The only thing that seemed very odd was the strange lack of horrified screaming from the mother, and the employee not sounding nearly as freaked out as he should have.


----------



## marzipanmermaid (Sep 5, 2014)

oath2order said:


> ayyyy the bite of 87 bit though. I like that they made it so that it's basically negligent parenting. Love the inclusion of Freddy's theme at the end.
> 
> The only thing that seemed very odd was the strange lack of horrified screaming from the mother, and the employee not sounding nearly as freaked out as he should have.


The good ol' Bite of '87. I was expecting a bit more of a reaction from the mum as well or the crowd, which was a tad tame, but it was great nonetheless. It's really cool hearing Litterbot (the employee's narrator) using his non-robotic voice for this, but he was a bit nonchalant for my tastes, especially when he was getting murdered.

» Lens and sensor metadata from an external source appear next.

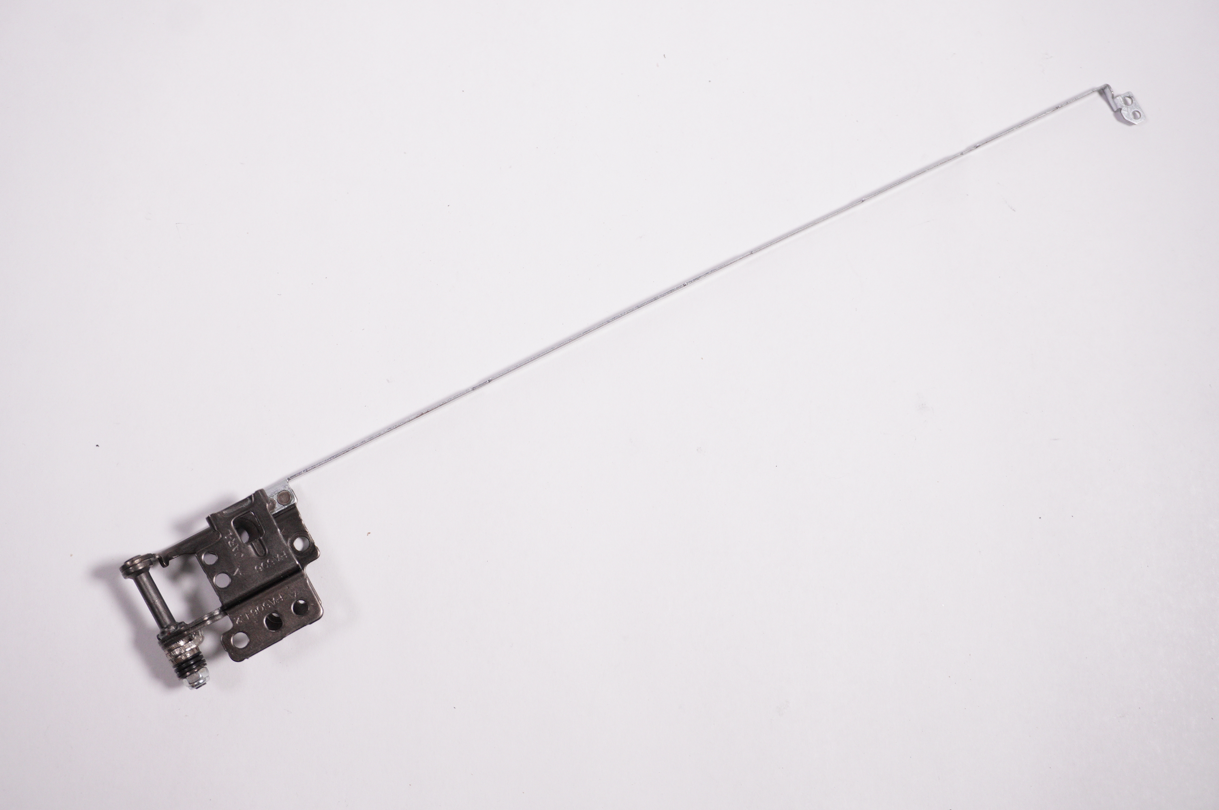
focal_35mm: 42
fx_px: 1421
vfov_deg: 31.8
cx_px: 610
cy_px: 405
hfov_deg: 46.4
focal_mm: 28
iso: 800
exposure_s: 1/250
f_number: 5.6
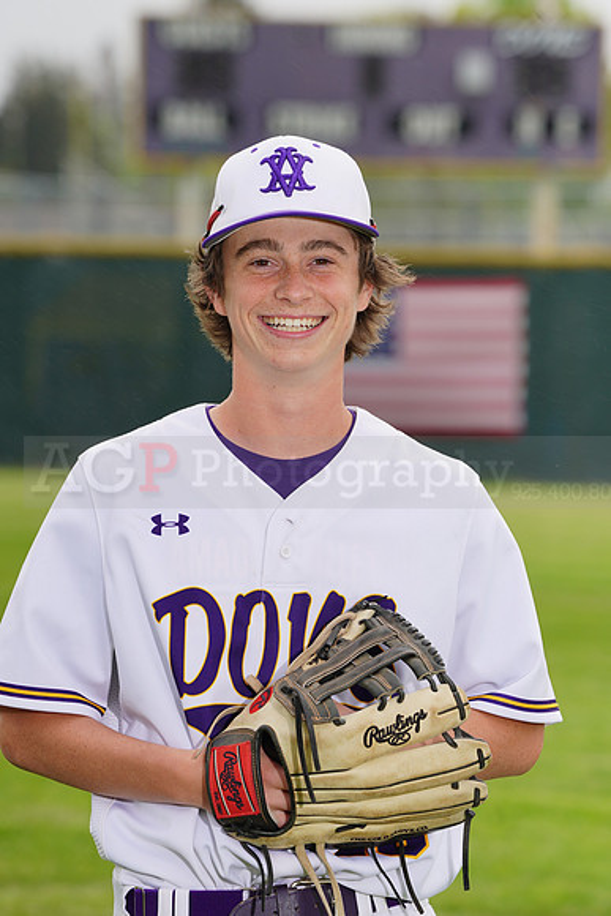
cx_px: 306
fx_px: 6666
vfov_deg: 7.9
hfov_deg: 5.2
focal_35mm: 262
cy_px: 458
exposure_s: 1/250
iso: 160
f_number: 9
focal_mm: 262
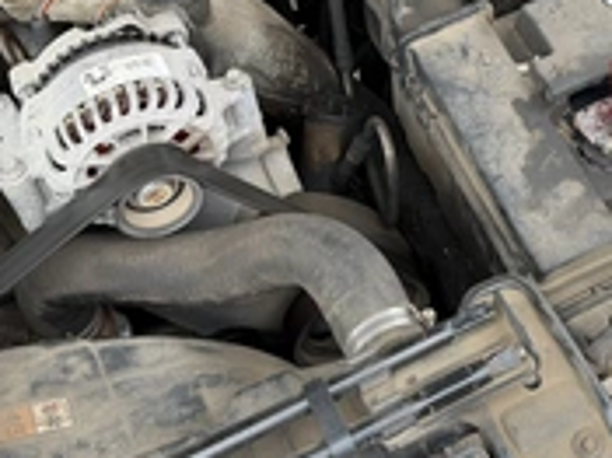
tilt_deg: -51.8
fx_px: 972
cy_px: 80
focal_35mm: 55
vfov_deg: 26.0
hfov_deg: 34.6
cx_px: 420
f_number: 1.78
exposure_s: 1/257
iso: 80
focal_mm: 6.76
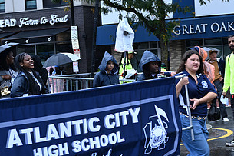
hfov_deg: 20.8
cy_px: 148
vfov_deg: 13.9
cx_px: 180
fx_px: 630
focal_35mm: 97
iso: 100
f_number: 6.3
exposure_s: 1/80
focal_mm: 51
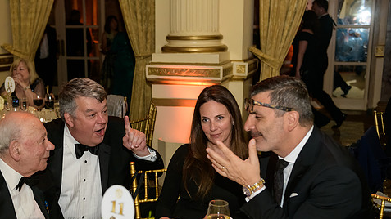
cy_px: 139
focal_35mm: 51
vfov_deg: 23.4
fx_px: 529
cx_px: 166
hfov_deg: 40.5
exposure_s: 1/100
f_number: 3.2
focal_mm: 40
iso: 1600
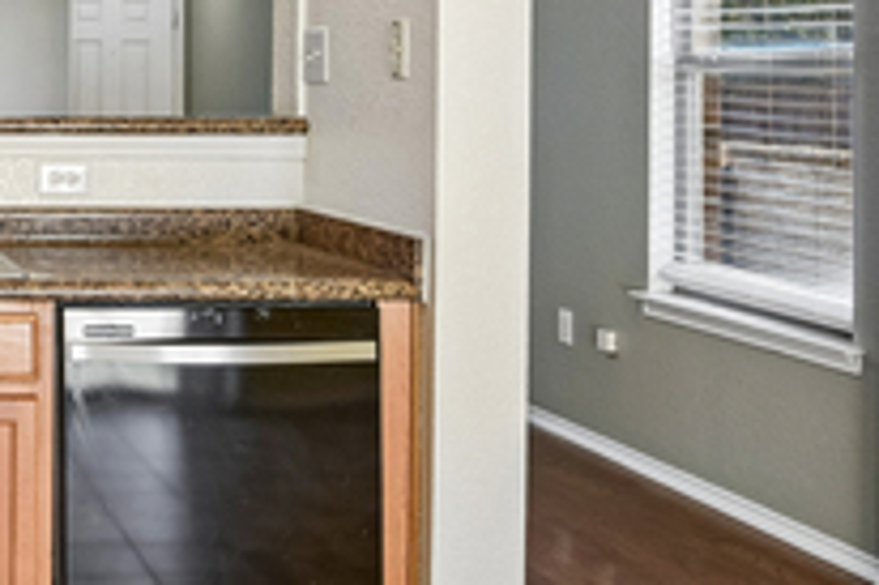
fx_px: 1366
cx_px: -171
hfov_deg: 30.4
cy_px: 100
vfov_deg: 23.7
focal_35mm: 56
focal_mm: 18
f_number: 8
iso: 720
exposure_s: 1/20
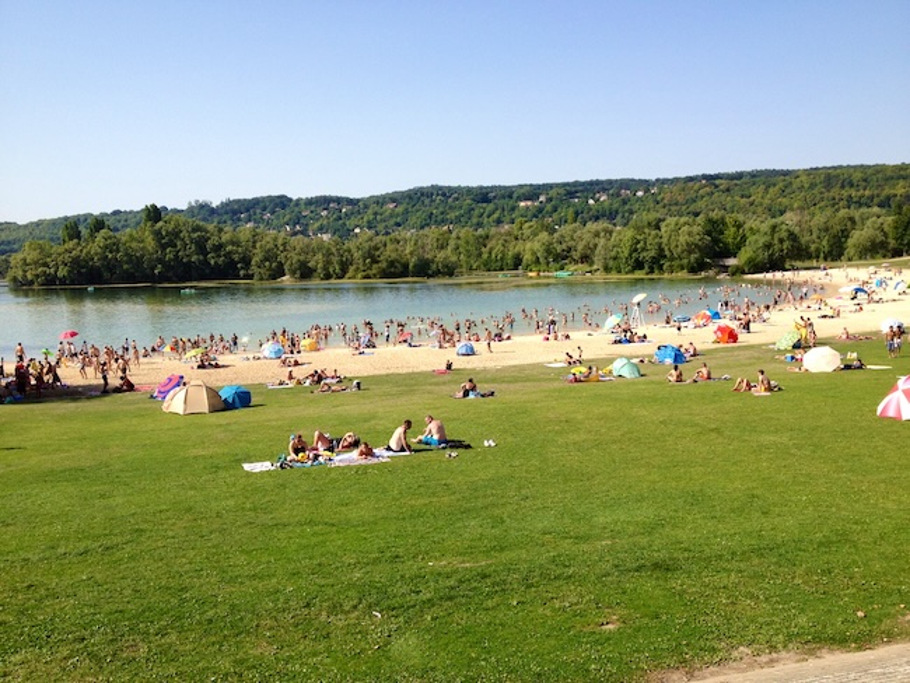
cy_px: 342
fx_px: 920
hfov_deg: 52.6
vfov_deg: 40.7
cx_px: 455
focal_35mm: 35
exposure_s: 1/1416
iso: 64
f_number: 2.4
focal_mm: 4.28
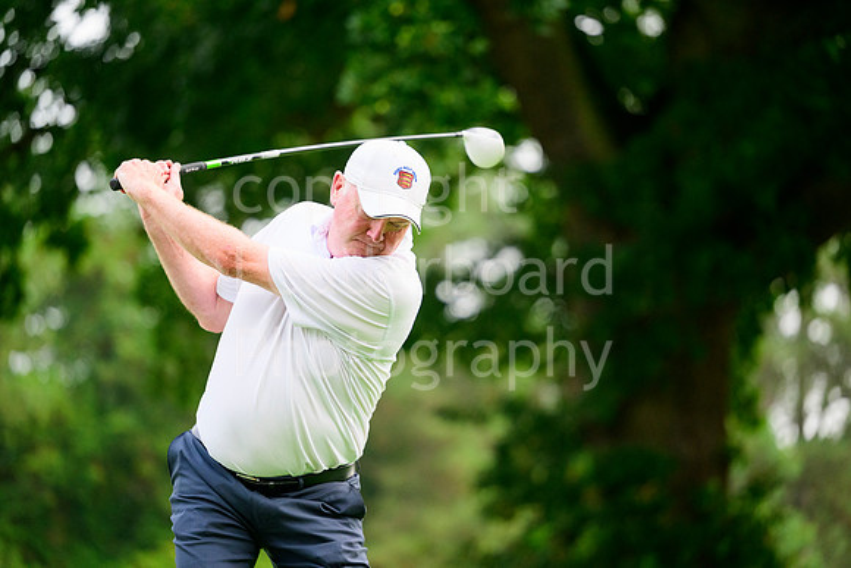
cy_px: 284
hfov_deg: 14.2
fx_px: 3428
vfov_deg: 9.5
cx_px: 426
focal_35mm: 145
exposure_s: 1/2000
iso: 1600
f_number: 2.8
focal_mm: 145
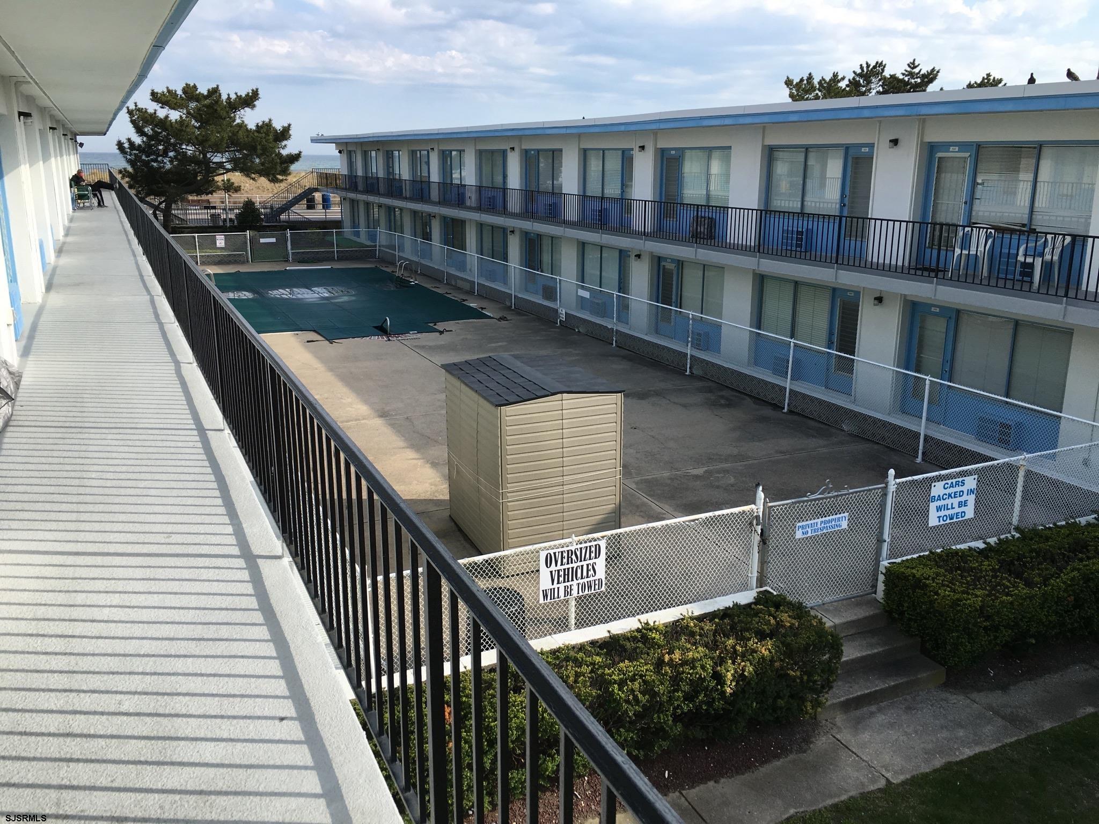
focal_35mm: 29
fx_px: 921
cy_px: 412
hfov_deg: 61.7
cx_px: 550
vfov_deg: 48.2
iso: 25
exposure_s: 1/1054
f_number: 2.2
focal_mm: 4.15
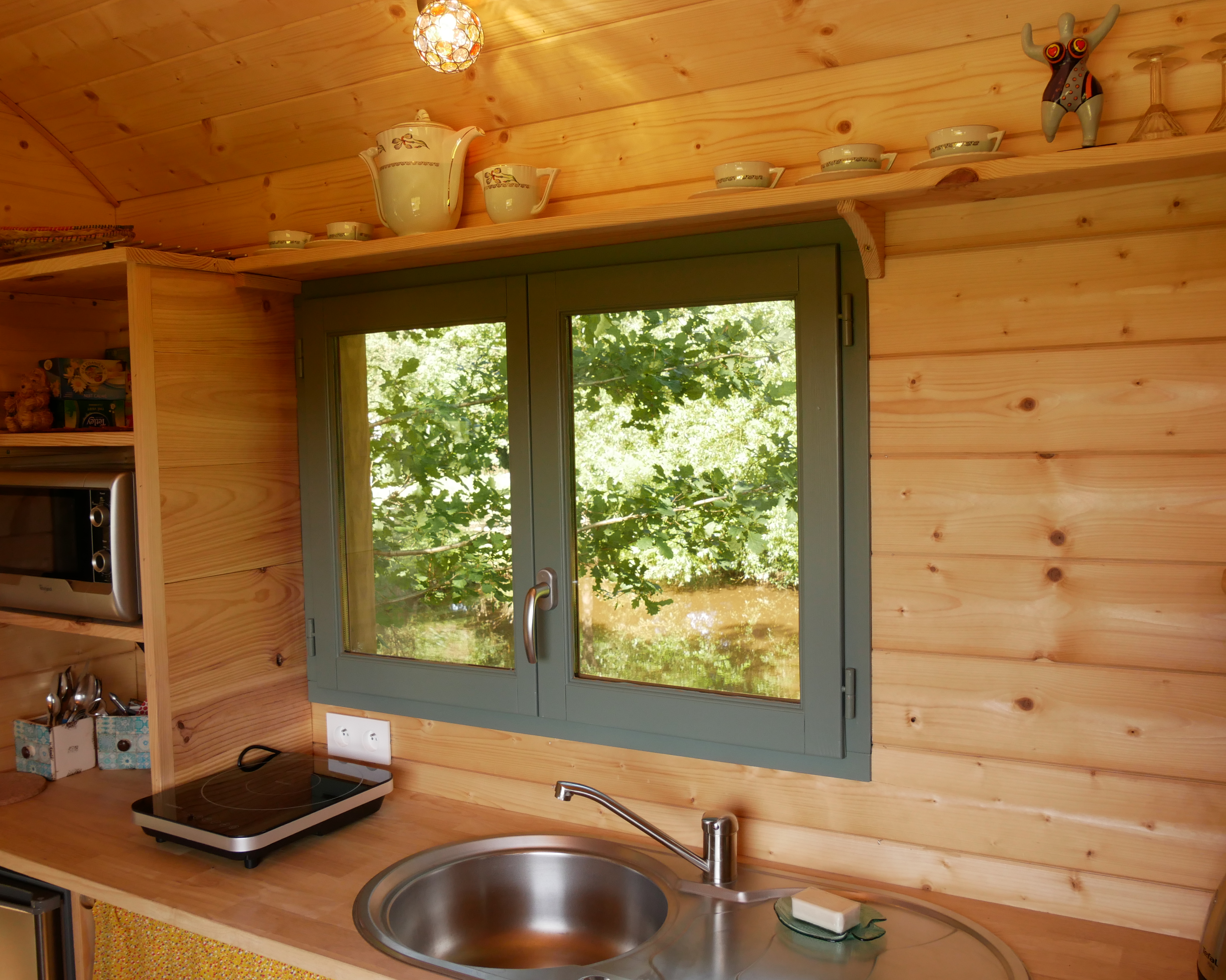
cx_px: 579
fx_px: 1089
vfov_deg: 48.5
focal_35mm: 30
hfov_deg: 58.7
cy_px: 494
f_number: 8
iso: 500
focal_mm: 14
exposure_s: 1/60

I think my favorite one had to be the introduction to the band. I want more of this. I feel so horrible for liking this crap so much, but it's feeding off my fear of Chuck E. Cheese resturants and theme park mascots something fierce and I love it, lol.


----------



## oath2order (Sep 5, 2014)

littlemissmarzipanmermaid said:


> The good ol' Bite of '87. I was expecting a bit more of a reaction from the mum as well or the crowd, which was a tad tame, but it was great nonetheless. It's really cool hearing Litterbot (the employee's narrator) using his non-robotic voice for this, but he was a bit nonchalant for my tastes, especially when he was getting murdered.
> 
> I think my favorite one had to be the introduction to the band.



The intro to the band was pretty on point.

I dunno, you would think that the mom would be screaming her head off. But yeah the employee's reaction was just "oh."

I haven't even played this game omg.


----------



## marzipanmermaid (Sep 5, 2014)

oath2order said:


> The intro to the band was pretty on point.
> 
> I dunno, you would think that the mom would be screaming her head off. But yeah the employee's reaction was just "oh."
> 
> I haven't even played this game omg.


I downloaded the game and I played one round, alone at like 2 in the morning, and was like, "NOPE. DONE FOR THE NIGHT." I thought after watching so many LPs of it that it wouldn't be as horrifying or stress-inducing, but I was so wrong.
It really isn't even scary compared to a lot of things I've watched or played, but I felt like my heart was going to explode when I was down to 4% power and then the lights go out and that freakin' song plays. Which I made my text tone, haha.


----------